Most of the World War II heroes’ origins have stayed tied to that war. Namor the Sub-Mariner, Nick Fury and the Black Widow have all been kept youthful since the war due to various potions or Marvel anti-aging plot devices. Bucky (the Winter Soldier) has gone into suspended animation several times as the Cold War thawed.

Removing Captain America from World War II would be disrespectful to the character and make less sense since he had to have started during a “popular” war to rally the troops. After all, Cap was punching out Hitler on the cover of his first issue. Marvel has just lengthened the time he was in suspended animation from 20 years to 50. So that’s an easy fix.

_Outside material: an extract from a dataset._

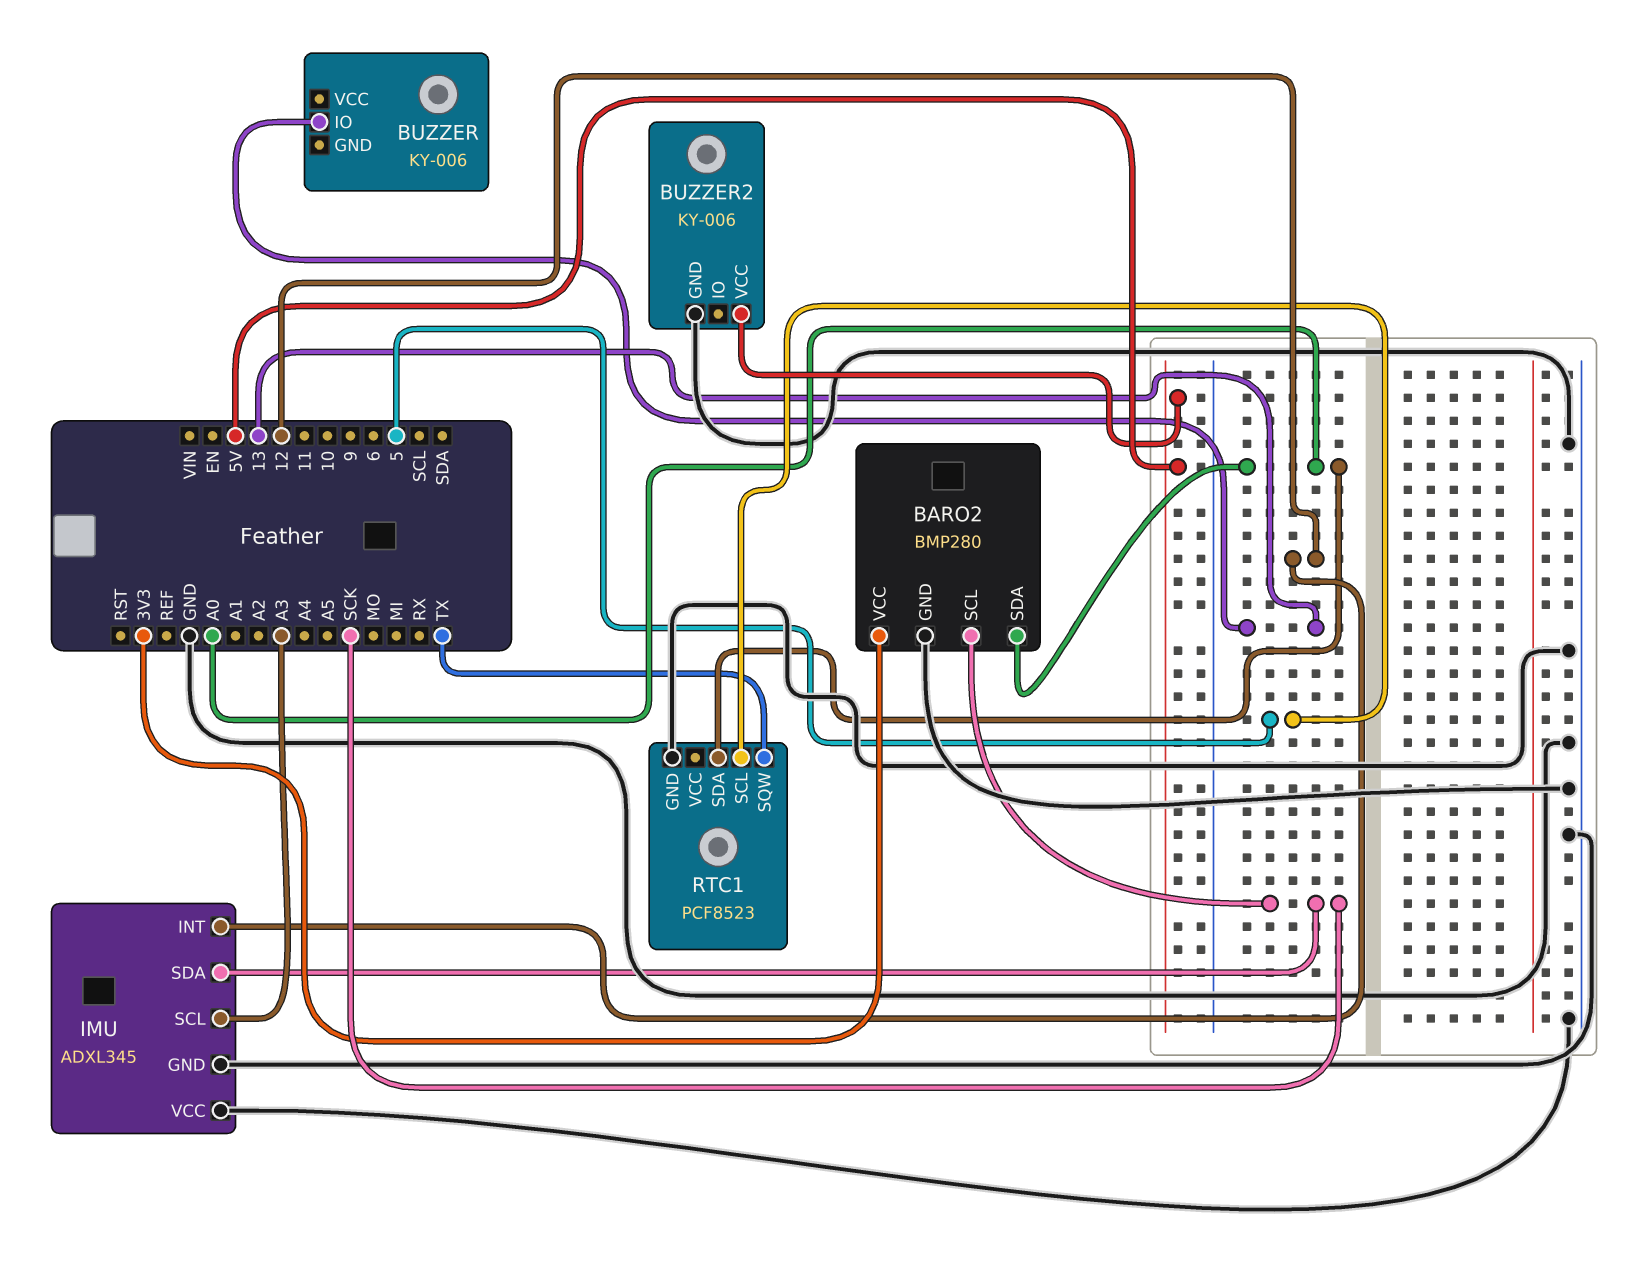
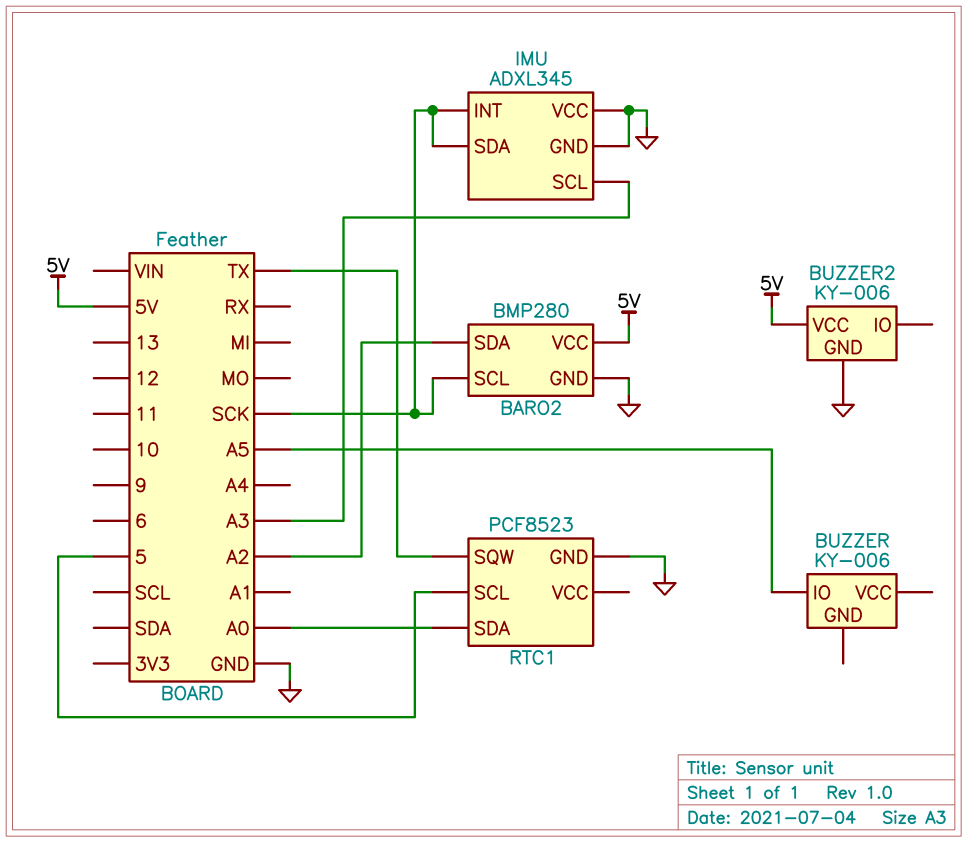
BARO2 pin SDA: A0 -> A2
BARO2 pin VCC: 3V3 -> 5V
BUZZER pin IO: 13 -> A5
IMU pin INT: 12 -> SCK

It would also have been disrespectful to Magneto’s character to remove his origin from the Holocaust. It’s just too potent a story that a Holocaust victim would be so determined not to have mutants meet the same fate. Magneto had been de-aged to infancy sometime in the ‘70s so that accounts for a more youthful appearance. There are plenty of Holocaust survivors alive but given that Magneto had to have been through puberty when he was in the camps, it would eventually be less plausible for him to be alive so they’ll just have to keep de-aging him. His foil, Professor X, once had his mind implanted into a new cloned body after his old body was possessed by the alien Brood, so that’s why his skin still looks fabulous.

Then there are the not-so-subtle ways of keeping characters young. In a roundly criticized story, Marvel had Spider-Man make a deal with Mephisto (Marvel’s devil) to save Aunt May’s life and the price was his marriage with Mary Jane. So they retroactively destroyed a long-running, functional marriage so kids could relate to Peter Parker. This was especially stupid since Aunt May had died years before in a very moving scene and they retconned it into being some actress and May was still alive somewhere. Characters can actually die sometimes and stay dead. And if Marvel didn’t want a married Spider-Man, he and Mary Jane could have gotten a divorce like normal people rather than make a deal with the devil.

So that’s how Marvel does it. Their continuity, though confusing, is basically one linear narrative. To keep its characters young, DC will just reboot the whole universe every few years.